Retype every line of the rows below, character for character.

• Data rows:
·····

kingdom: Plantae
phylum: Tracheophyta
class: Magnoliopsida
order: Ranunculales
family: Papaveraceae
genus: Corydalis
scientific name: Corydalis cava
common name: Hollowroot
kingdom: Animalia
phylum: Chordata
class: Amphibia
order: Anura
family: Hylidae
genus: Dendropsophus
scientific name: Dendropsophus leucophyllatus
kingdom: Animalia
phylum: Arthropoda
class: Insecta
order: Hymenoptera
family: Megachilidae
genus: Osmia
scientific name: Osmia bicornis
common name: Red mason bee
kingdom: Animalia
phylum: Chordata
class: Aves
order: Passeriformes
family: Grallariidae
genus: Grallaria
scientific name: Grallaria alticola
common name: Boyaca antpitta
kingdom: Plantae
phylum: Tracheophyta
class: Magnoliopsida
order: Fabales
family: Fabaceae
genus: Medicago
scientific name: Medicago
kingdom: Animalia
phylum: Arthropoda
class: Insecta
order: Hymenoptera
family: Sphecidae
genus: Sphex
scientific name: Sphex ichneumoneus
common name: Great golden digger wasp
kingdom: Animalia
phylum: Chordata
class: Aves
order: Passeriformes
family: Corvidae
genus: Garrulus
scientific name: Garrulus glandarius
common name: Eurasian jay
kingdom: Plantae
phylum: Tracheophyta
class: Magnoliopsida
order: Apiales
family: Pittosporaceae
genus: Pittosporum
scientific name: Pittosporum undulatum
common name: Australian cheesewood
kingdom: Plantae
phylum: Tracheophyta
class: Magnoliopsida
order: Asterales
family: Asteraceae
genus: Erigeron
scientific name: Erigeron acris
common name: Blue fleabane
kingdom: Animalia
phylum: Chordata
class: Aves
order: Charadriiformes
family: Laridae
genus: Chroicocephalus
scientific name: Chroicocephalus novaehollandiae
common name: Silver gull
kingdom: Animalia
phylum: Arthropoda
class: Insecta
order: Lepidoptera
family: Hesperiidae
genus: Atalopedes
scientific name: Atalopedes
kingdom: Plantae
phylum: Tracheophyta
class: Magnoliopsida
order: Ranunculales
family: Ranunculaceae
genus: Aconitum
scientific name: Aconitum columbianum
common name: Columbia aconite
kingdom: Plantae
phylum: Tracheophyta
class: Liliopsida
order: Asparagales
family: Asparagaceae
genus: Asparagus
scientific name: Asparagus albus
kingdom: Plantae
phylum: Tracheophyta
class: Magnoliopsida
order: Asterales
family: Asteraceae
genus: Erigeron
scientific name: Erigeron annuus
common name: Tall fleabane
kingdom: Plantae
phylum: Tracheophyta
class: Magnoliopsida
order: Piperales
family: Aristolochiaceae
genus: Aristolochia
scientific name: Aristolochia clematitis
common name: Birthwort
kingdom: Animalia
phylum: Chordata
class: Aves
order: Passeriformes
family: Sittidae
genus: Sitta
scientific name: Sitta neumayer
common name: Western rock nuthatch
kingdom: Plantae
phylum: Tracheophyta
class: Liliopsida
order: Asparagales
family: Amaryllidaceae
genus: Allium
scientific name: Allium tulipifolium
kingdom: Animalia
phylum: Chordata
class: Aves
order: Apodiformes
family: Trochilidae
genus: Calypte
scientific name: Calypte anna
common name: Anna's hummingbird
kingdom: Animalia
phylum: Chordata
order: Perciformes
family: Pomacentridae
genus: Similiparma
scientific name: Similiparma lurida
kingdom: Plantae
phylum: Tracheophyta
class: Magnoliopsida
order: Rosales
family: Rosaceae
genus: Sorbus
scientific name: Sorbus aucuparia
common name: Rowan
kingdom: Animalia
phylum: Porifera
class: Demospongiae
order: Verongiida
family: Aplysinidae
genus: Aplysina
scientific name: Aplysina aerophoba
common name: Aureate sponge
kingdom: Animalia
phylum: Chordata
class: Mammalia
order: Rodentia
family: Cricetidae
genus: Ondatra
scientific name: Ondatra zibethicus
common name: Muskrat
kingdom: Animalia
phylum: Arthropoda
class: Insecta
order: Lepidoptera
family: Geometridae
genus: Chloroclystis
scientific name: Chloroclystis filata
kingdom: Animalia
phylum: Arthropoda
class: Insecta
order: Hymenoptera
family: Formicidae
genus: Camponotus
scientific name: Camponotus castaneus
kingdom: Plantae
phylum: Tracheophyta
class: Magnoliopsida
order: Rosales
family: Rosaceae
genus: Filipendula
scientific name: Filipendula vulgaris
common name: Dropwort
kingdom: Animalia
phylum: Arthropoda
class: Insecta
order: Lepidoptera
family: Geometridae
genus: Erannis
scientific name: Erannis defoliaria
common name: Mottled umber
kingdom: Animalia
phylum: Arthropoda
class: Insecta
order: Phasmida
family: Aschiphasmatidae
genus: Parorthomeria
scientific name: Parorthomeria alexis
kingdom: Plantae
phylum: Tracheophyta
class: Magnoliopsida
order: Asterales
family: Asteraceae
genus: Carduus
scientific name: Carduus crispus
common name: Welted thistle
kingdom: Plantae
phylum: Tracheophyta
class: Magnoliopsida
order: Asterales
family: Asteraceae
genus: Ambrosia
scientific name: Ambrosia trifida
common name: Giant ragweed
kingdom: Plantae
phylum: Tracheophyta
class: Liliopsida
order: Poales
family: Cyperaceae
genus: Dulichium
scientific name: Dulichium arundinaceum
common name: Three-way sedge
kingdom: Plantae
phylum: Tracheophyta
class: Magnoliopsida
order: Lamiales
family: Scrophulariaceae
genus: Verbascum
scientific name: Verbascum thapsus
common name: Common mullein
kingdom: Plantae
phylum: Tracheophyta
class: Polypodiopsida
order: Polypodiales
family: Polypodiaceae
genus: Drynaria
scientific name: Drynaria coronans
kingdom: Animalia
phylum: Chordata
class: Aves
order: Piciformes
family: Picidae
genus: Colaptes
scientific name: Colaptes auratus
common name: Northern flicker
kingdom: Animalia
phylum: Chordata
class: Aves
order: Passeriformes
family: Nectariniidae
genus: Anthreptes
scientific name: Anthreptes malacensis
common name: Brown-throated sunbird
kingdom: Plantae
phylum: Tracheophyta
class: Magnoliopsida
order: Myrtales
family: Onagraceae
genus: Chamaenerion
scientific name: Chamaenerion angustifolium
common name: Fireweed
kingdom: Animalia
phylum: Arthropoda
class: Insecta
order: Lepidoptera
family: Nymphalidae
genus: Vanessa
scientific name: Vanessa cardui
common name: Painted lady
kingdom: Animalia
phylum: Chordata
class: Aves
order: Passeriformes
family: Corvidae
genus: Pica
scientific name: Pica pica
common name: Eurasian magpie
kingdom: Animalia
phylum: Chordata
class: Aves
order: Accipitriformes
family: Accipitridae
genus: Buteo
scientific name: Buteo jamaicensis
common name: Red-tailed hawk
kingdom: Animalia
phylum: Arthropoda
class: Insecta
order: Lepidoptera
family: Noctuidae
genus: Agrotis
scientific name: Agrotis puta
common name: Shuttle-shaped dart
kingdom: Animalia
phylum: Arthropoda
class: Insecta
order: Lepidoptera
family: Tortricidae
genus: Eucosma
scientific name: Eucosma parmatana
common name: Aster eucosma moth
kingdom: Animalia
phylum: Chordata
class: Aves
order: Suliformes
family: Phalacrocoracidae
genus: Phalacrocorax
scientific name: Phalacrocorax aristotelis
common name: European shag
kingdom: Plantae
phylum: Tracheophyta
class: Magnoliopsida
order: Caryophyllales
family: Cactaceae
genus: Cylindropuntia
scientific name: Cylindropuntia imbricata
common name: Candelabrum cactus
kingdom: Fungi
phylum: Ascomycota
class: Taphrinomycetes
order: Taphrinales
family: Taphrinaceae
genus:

·····

• Exercise response:
kingdom: Plantae
phylum: Tracheophyta
class: Magnoliopsida
order: Ranunculales
family: Papaveraceae
genus: Corydalis
scientific name: Corydalis cava
common name: Hollowroot
kingdom: Animalia
phylum: Chordata
class: Amphibia
order: Anura
family: Hylidae
genus: Dendropsophus
scientific name: Dendropsophus leucophyllatus
kingdom: Animalia
phylum: Arthropoda
class: Insecta
order: Hymenoptera
family: Megachilidae
genus: Osmia
scientific name: Osmia bicornis
common name: Red mason bee
kingdom: Animalia
phylum: Chordata
class: Aves
order: Passeriformes
family: Grallariidae
genus: Grallaria
scientific name: Grallaria alticola
common name: Boyaca antpitta
kingdom: Plantae
phylum: Tracheophyta
class: Magnoliopsida
order: Fabales
family: Fabaceae
genus: Medicago
scientific name: Medicago
kingdom: Animalia
phylum: Arthropoda
class: Insecta
order: Hymenoptera
family: Sphecidae
genus: Sphex
scientific name: Sphex ichneumoneus
common name: Great golden digger wasp
kingdom: Animalia
phylum: Chordata
class: Aves
order: Passeriformes
family: Corvidae
genus: Garrulus
scientific name: Garrulus glandarius
common name: Eurasian jay
kingdom: Plantae
phylum: Tracheophyta
class: Magnoliopsida
order: Apiales
family: Pittosporaceae
genus: Pittosporum
scientific name: Pittosporum undulatum
common name: Australian cheesewood
kingdom: Plantae
phylum: Tracheophyta
class: Magnoliopsida
order: Asterales
family: Asteraceae
genus: Erigeron
scientific name: Erigeron acris
common name: Blue fleabane
kingdom: Animalia
phylum: Chordata
class: Aves
order: Charadriiformes
family: Laridae
genus: Chroicocephalus
scientific name: Chroicocephalus novaehollandiae
common name: Silver gull
kingdom: Animalia
phylum: Arthropoda
class: Insecta
order: Lepidoptera
family: Hesperiidae
genus: Atalopedes
scientific name: Atalopedes
kingdom: Plantae
phylum: Tracheophyta
class: Magnoliopsida
order: Ranunculales
family: Ranunculaceae
genus: Aconitum
scientific name: Aconitum columbianum
common name: Columbia aconite
kingdom: Plantae
phylum: Tracheophyta
class: Liliopsida
order: Asparagales
family: Asparagaceae
genus: Asparagus
scientific name: Asparagus albus
kingdom: Plantae
phylum: Tracheophyta
class: Magnoliopsida
order: Asterales
family: Asteraceae
genus: Erigeron
scientific name: Erigeron annuus
common name: Tall fleabane
kingdom: Plantae
phylum: Tracheophyta
class: Magnoliopsida
order: Piperales
family: Aristolochiaceae
genus: Aristolochia
scientific name: Aristolochia clematitis
common name: Birthwort
kingdom: Animalia
phylum: Chordata
class: Aves
order: Passeriformes
family: Sittidae
genus: Sitta
scientific name: Sitta neumayer
common name: Western rock nuthatch
kingdom: Plantae
phylum: Tracheophyta
class: Liliopsida
order: Asparagales
family: Amaryllidaceae
genus: Allium
scientific name: Allium tulipifolium
kingdom: Animalia
phylum: Chordata
class: Aves
order: Apodiformes
family: Trochilidae
genus: Calypte
scientific name: Calypte anna
common name: Anna's hummingbird
kingdom: Animalia
phylum: Chordata
order: Perciformes
family: Pomacentridae
genus: Similiparma
scientific name: Similiparma lurida
kingdom: Plantae
phylum: Tracheophyta
class: Magnoliopsida
order: Rosales
family: Rosaceae
genus: Sorbus
scientific name: Sorbus aucuparia
common name: Rowan
kingdom: Animalia
phylum: Porifera
class: Demospongiae
order: Verongiida
family: Aplysinidae
genus: Aplysina
scientific name: Aplysina aerophoba
common name: Aureate sponge
kingdom: Animalia
phylum: Chordata
class: Mammalia
order: Rodentia
family: Cricetidae
genus: Ondatra
scientific name: Ondatra zibethicus
common name: Muskrat
kingdom: Animalia
phylum: Arthropoda
class: Insecta
order: Lepidoptera
family: Geometridae
genus: Chloroclystis
scientific name: Chloroclystis filata
kingdom: Animalia
phylum: Arthropoda
class: Insecta
order: Hymenoptera
family: Formicidae
genus: Camponotus
scientific name: Camponotus castaneus
kingdom: Plantae
phylum: Tracheophyta
class: Magnoliopsida
order: Rosales
family: Rosaceae
genus: Filipendula
scientific name: Filipendula vulgaris
common name: Dropwort
kingdom: Animalia
phylum: Arthropoda
class: Insecta
order: Lepidoptera
family: Geometridae
genus: Erannis
scientific name: Erannis defoliaria
common name: Mottled umber
kingdom: Animalia
phylum: Arthropoda
class: Insecta
order: Phasmida
family: Aschiphasmatidae
genus: Parorthomeria
scientific name: Parorthomeria alexis
kingdom: Plantae
phylum: Tracheophyta
class: Magnoliopsida
order: Asterales
family: Asteraceae
genus: Carduus
scientific name: Carduus crispus
common name: Welted thistle
kingdom: Plantae
phylum: Tracheophyta
class: Magnoliopsida
order: Asterales
family: Asteraceae
genus: Ambrosia
scientific name: Ambrosia trifida
common name: Giant ragweed
kingdom: Plantae
phylum: Tracheophyta
class: Liliopsida
order: Poales
family: Cyperaceae
genus: Dulichium
scientific name: Dulichium arundinaceum
common name: Three-way sedge
kingdom: Plantae
phylum: Tracheophyta
class: Magnoliopsida
order: Lamiales
family: Scrophulariaceae
genus: Verbascum
scientific name: Verbascum thapsus
common name: Common mullein
kingdom: Plantae
phylum: Tracheophyta
class: Polypodiopsida
order: Polypodiales
family: Polypodiaceae
genus: Drynaria
scientific name: Drynaria coronans
kingdom: Animalia
phylum: Chordata
class: Aves
order: Piciformes
family: Picidae
genus: Colaptes
scientific name: Colaptes auratus
common name: Northern flicker
kingdom: Animalia
phylum: Chordata
class: Aves
order: Passeriformes
family: Nectariniidae
genus: Anthreptes
scientific name: Anthreptes malacensis
common name: Brown-throated sunbird
kingdom: Plantae
phylum: Tracheophyta
class: Magnoliopsida
order: Myrtales
family: Onagraceae
genus: Chamaenerion
scientific name: Chamaenerion angustifolium
common name: Fireweed
kingdom: Animalia
phylum: Arthropoda
class: Insecta
order: Lepidoptera
family: Nymphalidae
genus: Vanessa
scientific name: Vanessa cardui
common name: Painted lady
kingdom: Animalia
phylum: Chordata
class: Aves
order: Passeriformes
family: Corvidae
genus: Pica
scientific name: Pica pica
common name: Eurasian magpie
kingdom: Animalia
phylum: Chordata
class: Aves
order: Accipitriformes
family: Accipitridae
genus: Buteo
scientific name: Buteo jamaicensis
common name: Red-tailed hawk
kingdom: Animalia
phylum: Arthropoda
class: Insecta
order: Lepidoptera
family: Noctuidae
genus: Agrotis
scientific name: Agrotis puta
common name: Shuttle-shaped dart
kingdom: Animalia
phylum: Arthropoda
class: Insecta
order: Lepidoptera
family: Tortricidae
genus: Eucosma
scientific name: Eucosma parmatana
common name: Aster eucosma moth
kingdom: Animalia
phylum: Chordata
class: Aves
order: Suliformes
family: Phalacrocoracidae
genus: Phalacrocorax
scientific name: Phalacrocorax aristotelis
common name: European shag
kingdom: Plantae
phylum: Tracheophyta
class: Magnoliopsida
order: Caryophyllales
family: Cactaceae
genus: Cylindropuntia
scientific name: Cylindropuntia imbricata
common name: Candelabrum cactus
kingdom: Fungi
phylum: Ascomycota
class: Taphrinomycetes
order: Taphrinales
family: Taphrinaceae
genus:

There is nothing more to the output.